_Instruction a_
Transcribe the stretch from "## forluvofsmoke (Jan" through "the empty pack." in the forum thread about whether a loaded pack floats.

_Text segment_

———

That's the best way. You can get an idea by looking at the pack volume. One liter/61 cubic inches = 2lbs of water. If a 2400 ci pack weighs less than about 80 lbs it will float.


----------



## forluvofsmoke (Jan 27, 2012)

swjohnsey said:


> That's the best way. You can get an idea by looking at the pack volume. One liter/61 cubic inches = 2lbs of water. If a 2400 ci pack weighs less than about 80 lbs it will float.


...only if it's air/water-tight...very few packs will be, and once they start taking on water, they will submerge, unless the items in the pack are inside air/water-tight containers which have an overall density that is lower than water, including the weight of the empty pack.

———

_Records for this task_
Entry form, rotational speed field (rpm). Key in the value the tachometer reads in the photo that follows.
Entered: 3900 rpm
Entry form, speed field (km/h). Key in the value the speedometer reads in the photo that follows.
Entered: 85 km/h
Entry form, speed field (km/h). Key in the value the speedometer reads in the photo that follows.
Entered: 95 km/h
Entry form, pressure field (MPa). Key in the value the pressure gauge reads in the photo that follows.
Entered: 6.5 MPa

———

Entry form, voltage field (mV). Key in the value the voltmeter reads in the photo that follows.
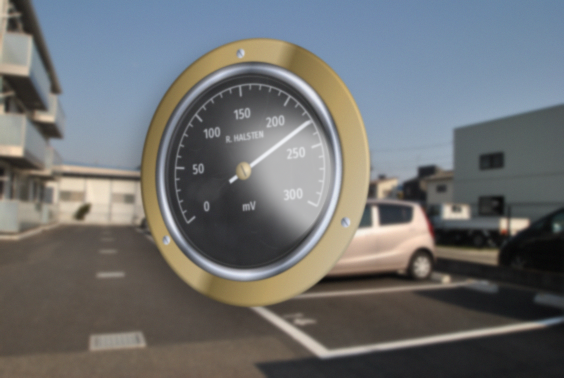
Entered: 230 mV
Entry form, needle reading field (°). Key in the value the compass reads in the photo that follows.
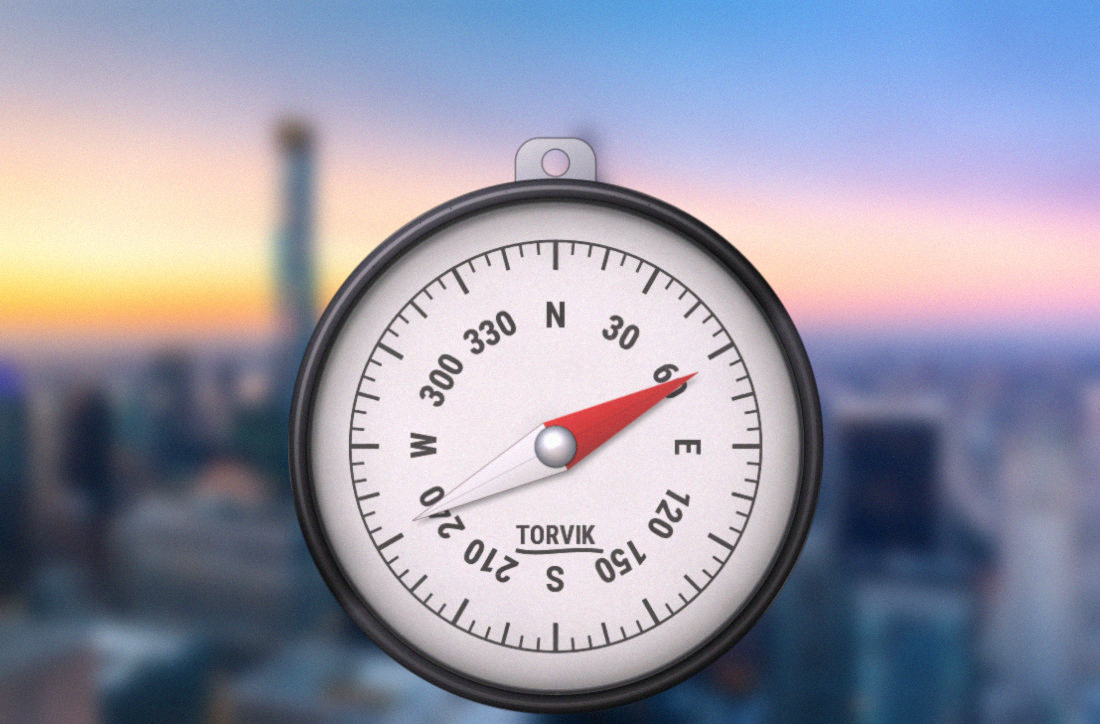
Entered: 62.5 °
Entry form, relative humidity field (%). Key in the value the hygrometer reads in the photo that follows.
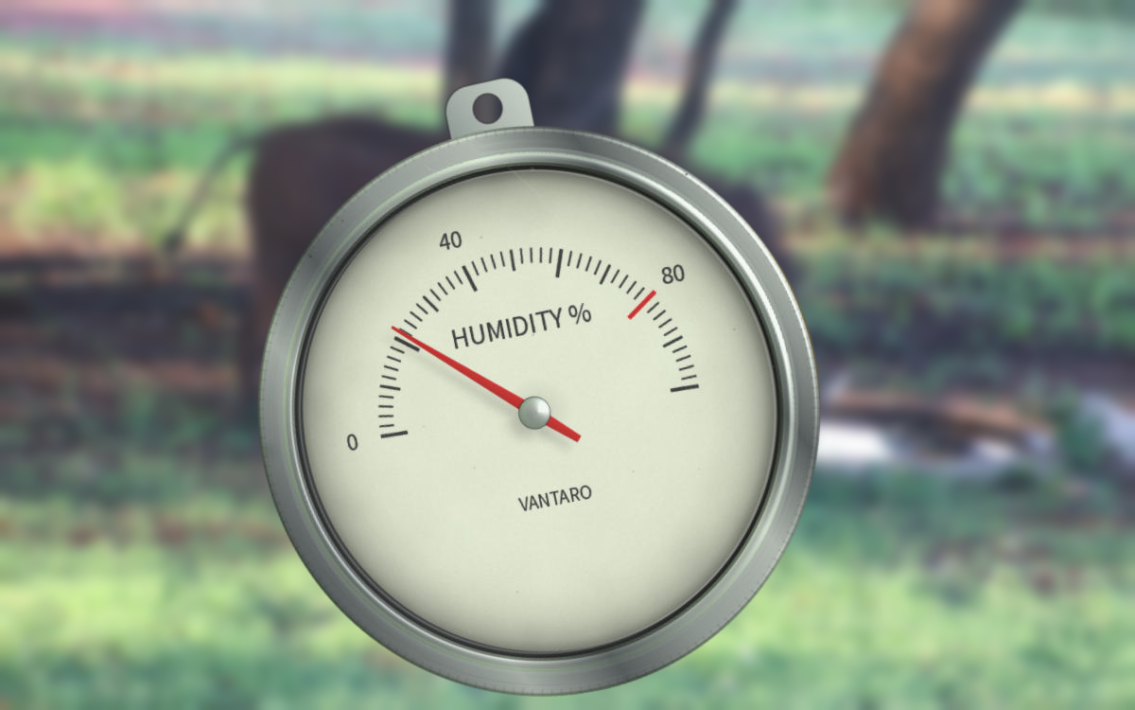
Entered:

———

_Instruction b_
How many lines of the entries contain the string "Entered", with case counting? Reply with the number only.

_Expected answer a_
## forluvofsmoke (Jan 27, 2012)

swjohnsey said:


> That's the best way. You can get an idea by looking at the pack volume. One liter/61 cubic inches = 2lbs of water. If a 2400 ci pack weighs less than about 80 lbs it will float.


...only if it's air/water-tight...very few packs will be, and once they start taking on water, they will submerge, unless the items in the pack are inside air/water-tight containers which have an overall density that is lower than water, including the weight of the empty pack.

_Expected answer b_
7